WHAT TO DO:
**a.** Answer these questions from the Mayweather commentary:
(i) Whom did Mayweather beat a year before the fight with Guerrero?
(ii) How many dollars a year does the commentary give as the tariff for a Mayweather event?
(iii) In which round did Mayweather begin striking Guerrero with righthands?
**b.** Rewrite the Mayweather commentary between "But the prefight" and "a shower door?", inclusive, replacing "documentaries" with "films" throughout.
**c.** Write the next part of the Mayweather commentary, continuing from its final sentence.

GIVEN PASSAGE:
--- Start ---
In his first event since beating Miguel Cotto a year ago by slightly more lopsided scores than he beat Guerrero, Mayweather allowed Guerrero, and pay-per viewers, six minutes of hope the fight would be entertaining and Guerrero could be competitive, and then, his paycheck cleared, Mayweather snatched all hope away, strolling to a unanimous decision and promising, as he does every year, to fight again soon – early, this time, as September.

The worst blow the Mayweather brand could sustain would be an increase in its namesake’s activity. His admirers ask to see more of him because it is the reasonable request any admirer makes any object of his affection, a request that relies upon a humility that goes: I am not observant enough to capture all your colors and luminosity on first sight and must look and look again and more closely till I have cataloged the entirety of your charms.

But the prefight Mayweather documentaries, saturating and interchangeable, revealed this: The more time you spend round Mayweather, the duller he gets. Have you ever seen so many people nodding-off, catching naps or crashed on couches, while the subject of a documentary – a subject worthy of a documentary, rather – is awake and performing? Showtime featured four or five documentaries on Mayweather, or perhaps they were two, or 47 (it’s impossible for an average mind to keep them separate), that held a revelation and a question: First, everyone falls asleep after a couple hours in Mayweather’s presence, and second, did a 36-year-old really just write his name on the steamed window of a shower door?

A Mayweather event is more spectacle than combat, more fashion art than fine art, and absolutely worth the 70 annual dollars that has become its tariff. But who that has $140 of disposable income – as opposed to money borrowed from mom – would pay it to watch the spectacle twice? It is a question Showtime unadvisedly will answer if given its druthers, one Mayweather is probably too wise to answer. An all-time great handicapper of challengers, Mayweather is too knowledgeable about boxing to find his prizefights entertaining enough to watch twice.

Were he able regularly to end his matches with violence, like he ended Ricky Hatton or even Victor Ortiz, tip the highlight-reel maker, as it were, instead of doffing his cap at B+ opponents postfight, he could work at Manny Pacquiao’s previous rate, or at least try his (right) hand at it. Therein lies the problem: Mayweather’s best punch is the potshot right – a demonstrated susceptibility to which will land you a fight with Mayweather quickest of all – but that hand is brittle a weapon as there is in our beloved sport.

A man does not strike another easily with one punch as Mayweather began to do to Guerrero with righthands in round 3 and then stop unless his hand is fragile or he wishes to carry his opponent. While either is possible when a salesman like Mayweather makes a fight with an opponent pedestrian as Guerrero, probability favors Mayweather’s history of hand problems, though Mayweather detractors are cautioned not to become hopeful about the future: His fight with Carlos Baldomir showed “Money” is still less entertaining in a one-handed fight.
--- End ---
DATASET SECTION:
--- Start ---
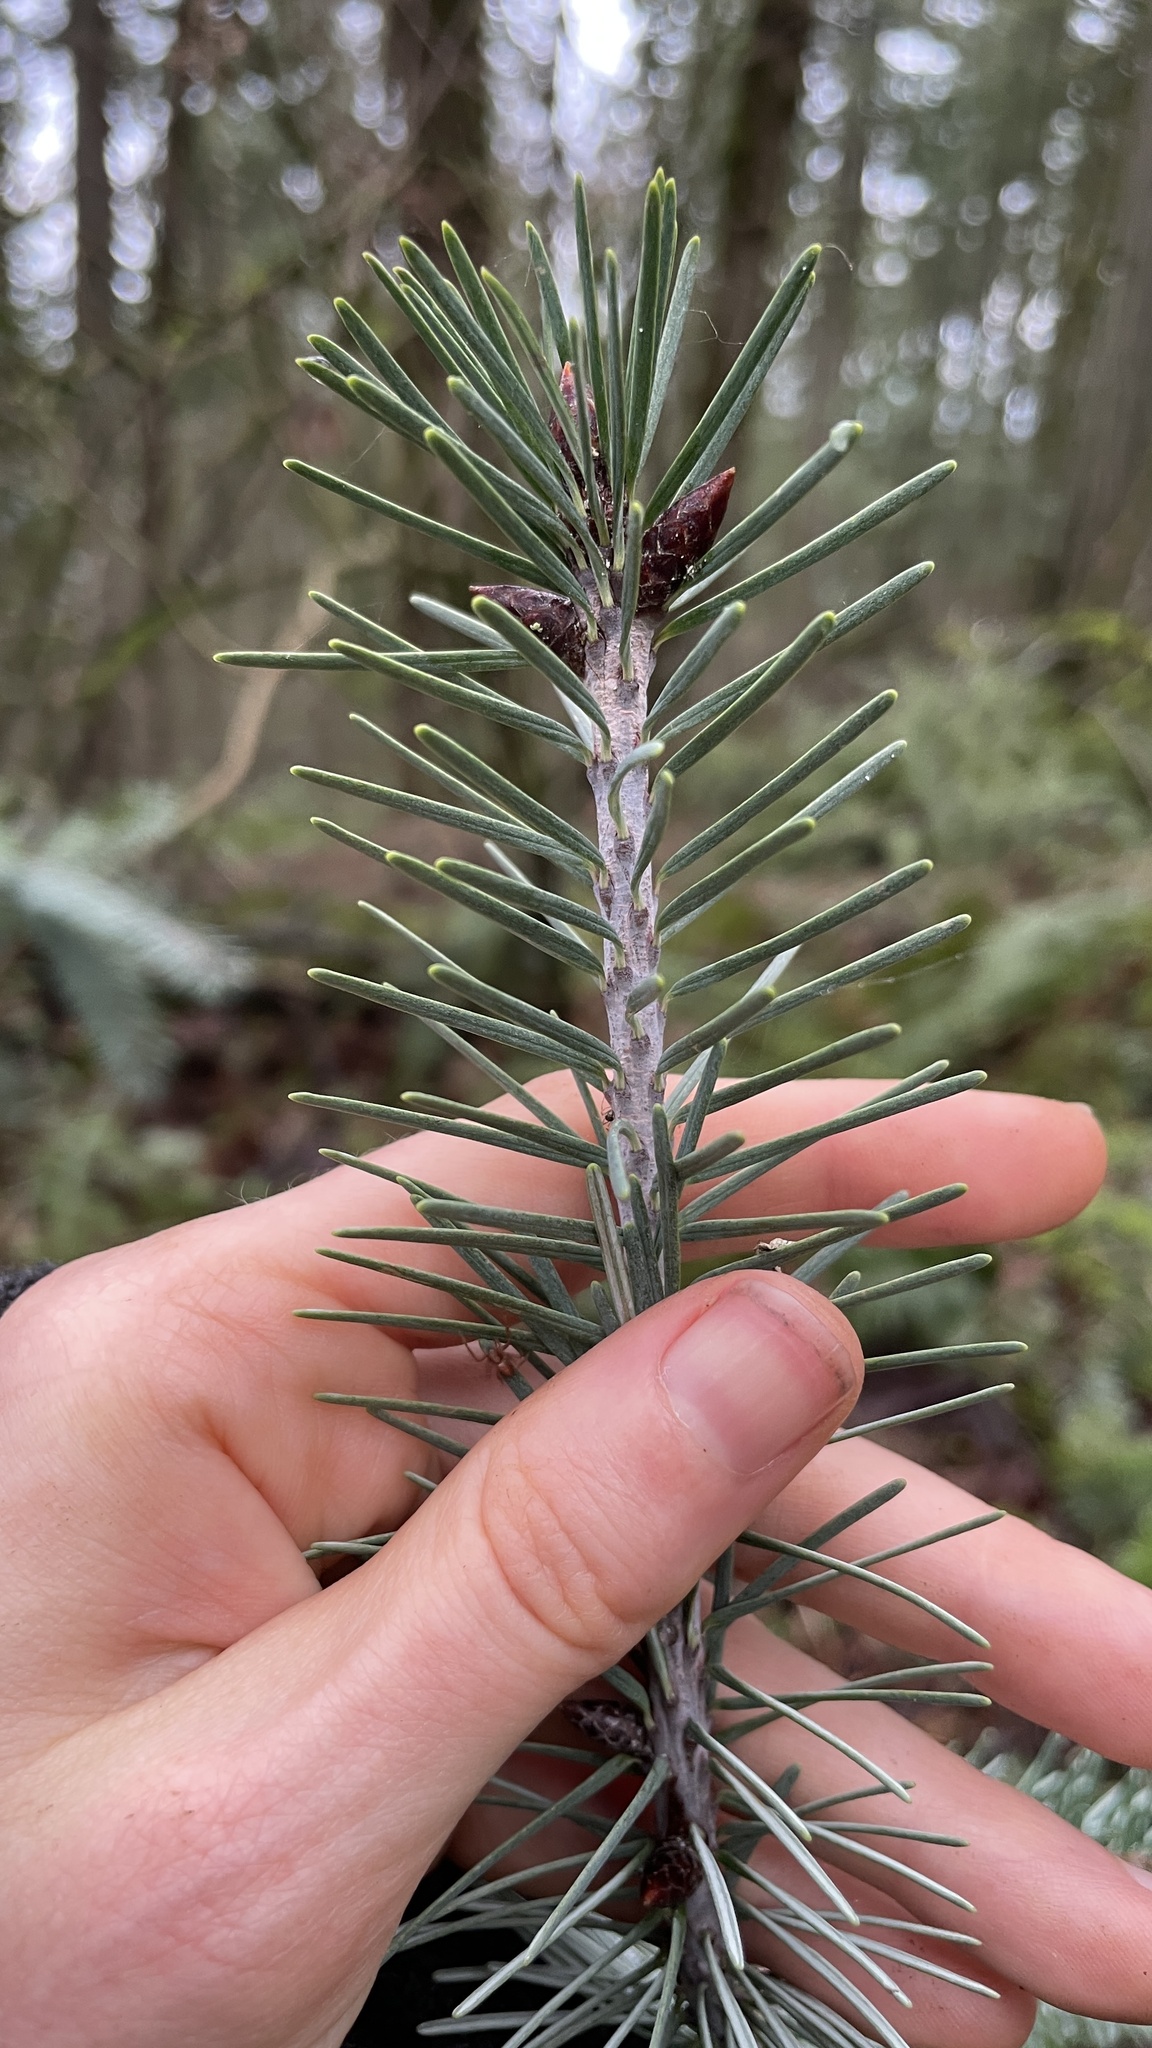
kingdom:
--- End ---
REPLIES:
**a.**
(i) Miguel Cotto
(ii) 70 dollars
(iii) Round 3

**b.**
But the prefight Mayweather films, saturating and interchangeable, revealed this: The more time you spend round Mayweather, the duller he gets. Have you ever seen so many people nodding-off, catching naps or crashed on couches, while the subject of a documentary – a subject worthy of a documentary, rather – is awake and performing? Showtime featured four or five films on Mayweather, or perhaps they were two, or 47 (it’s impossible for an average mind to keep them separate), that held a revelation and a question: First, everyone falls asleep after a couple hours in Mayweather’s presence, and second, did a 36-year-old really just write his name on the steamed window of a shower door?

**c.**
Saturday’s match followed Mayweather’s three-part design; there were the studying rounds followed by the potshotting rounds followed by the uppercutting rounds. Guerrero was a relevance during the first part; Mayweather tied him up and tasted his counters and drew the perimeter in which he might creatively roam for the next half hour. After the second round, Guerrero was a target, interchangeable with Shane Mosley or Oscar De La Hoya.

Mayweather confounded Guerrero by hitting him with righthands from everywhere, hard, accurate, stinging punches Guerrero likely fancied himself walking through in training camp without fancying how impossibly far away Mayweather would be by the time Guerrero’s neurons registered the punch, without fathoming Mayweather’s head and foot would follow directly behind his glove, on a plane so confoundingly low to Guerrero’s left-cross counter they might well have been attached.

Then Guerrero was too confused to hurt Mayweather by any one punch he landed, every punch now thrown from a tentative mien that asked over and again “Is this an opening or a trap?” – then once Guerrero realized it was an opening and tried to repeat the punch, the opening was gone. To hurt Mayweather, as Mosely did, you must put all your confidence behind a punch that exploits an actual opening; it is boxing’s rarest occurrence because you are hoping, not exploiting, in the opening rounds, and by the time you are familiar enough with Mayweather’s rhythm and patterns to see an actual opening, you no longer have confidence enough to make a dent.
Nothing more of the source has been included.